No quería acabar sin referirme brevemente a la evolución posterior de Darío. En los últimos 3 meses de internamiento el padre se fue a trabajar al extranjero. Darío comentó: “mejor que no esté, ojalá no tenga vacaciones, se está mejor sin él”. Delante de los otros chicos en cambio hace alarde de lo que gana su padre, presume de él. Parece que empieza a comportarse de un modo más adolescente. Las rabietas infantiles y el incordio a las hermanas da paso a movimientos de rebeldía más propios de la edad en un intento de separación de la madre. Una chica de 18 años le ha propuesto salir con él y han quedado. “No sé como se lo tomará mi madre, no quiere que salga con ella, me tiene como a un niño pequeño”.

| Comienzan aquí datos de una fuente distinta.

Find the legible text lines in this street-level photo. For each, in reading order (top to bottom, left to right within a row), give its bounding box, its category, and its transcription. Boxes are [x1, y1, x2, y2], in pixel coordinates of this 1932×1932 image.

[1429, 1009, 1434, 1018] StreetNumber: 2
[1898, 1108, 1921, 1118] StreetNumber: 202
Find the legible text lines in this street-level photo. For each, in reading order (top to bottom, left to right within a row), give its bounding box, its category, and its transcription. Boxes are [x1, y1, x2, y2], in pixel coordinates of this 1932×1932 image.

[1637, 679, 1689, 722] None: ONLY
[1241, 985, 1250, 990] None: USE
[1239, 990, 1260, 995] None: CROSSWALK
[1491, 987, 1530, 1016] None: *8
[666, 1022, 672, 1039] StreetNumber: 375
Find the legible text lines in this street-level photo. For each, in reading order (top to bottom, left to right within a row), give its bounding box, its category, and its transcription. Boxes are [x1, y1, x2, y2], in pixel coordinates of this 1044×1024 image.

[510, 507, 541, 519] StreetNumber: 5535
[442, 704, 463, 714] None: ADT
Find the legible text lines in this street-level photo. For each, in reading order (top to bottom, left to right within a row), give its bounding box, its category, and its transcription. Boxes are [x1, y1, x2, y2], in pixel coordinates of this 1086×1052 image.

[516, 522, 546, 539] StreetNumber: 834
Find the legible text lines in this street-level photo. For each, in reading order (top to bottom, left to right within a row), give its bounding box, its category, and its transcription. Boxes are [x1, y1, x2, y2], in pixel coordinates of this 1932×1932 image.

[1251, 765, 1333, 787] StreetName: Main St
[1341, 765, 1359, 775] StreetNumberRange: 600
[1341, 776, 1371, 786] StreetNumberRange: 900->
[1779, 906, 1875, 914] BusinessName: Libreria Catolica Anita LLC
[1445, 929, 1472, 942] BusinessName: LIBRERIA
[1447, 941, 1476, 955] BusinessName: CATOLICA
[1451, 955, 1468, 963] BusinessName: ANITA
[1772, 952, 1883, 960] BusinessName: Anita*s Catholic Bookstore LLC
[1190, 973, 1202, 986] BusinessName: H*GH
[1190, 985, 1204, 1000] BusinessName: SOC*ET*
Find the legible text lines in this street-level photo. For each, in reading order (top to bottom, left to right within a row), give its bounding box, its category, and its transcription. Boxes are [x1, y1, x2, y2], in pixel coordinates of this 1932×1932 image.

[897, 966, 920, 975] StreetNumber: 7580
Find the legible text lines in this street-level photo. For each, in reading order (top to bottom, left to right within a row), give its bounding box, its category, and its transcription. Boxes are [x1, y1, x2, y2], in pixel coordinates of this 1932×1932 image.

“Mi madre quiere que la llame si llego tarde, pero yo no quiero hacerlo delante de mis amigos…, es de niños pequeños, además, si llamo me dirá que vuelva a casa”. Se le nota mejor consigo mismo, ha conseguido seguir una dieta, perdiendo unos pocos kilos, se arregla más, consigue relacionarse con amigos y amigas y hacer las cosas que hacen ellos.
[1] El presente trabajo se deriva de uno mas amplio realizado con Gloria Esteve, psicóloga y psicoanalista, con quien desde hace varios años llevamos a cabo un estudio teórico y clínico sobre el tema que presento, por tanto es tributario de sus observaciones clínicas y de largas reflexiones conjuntas.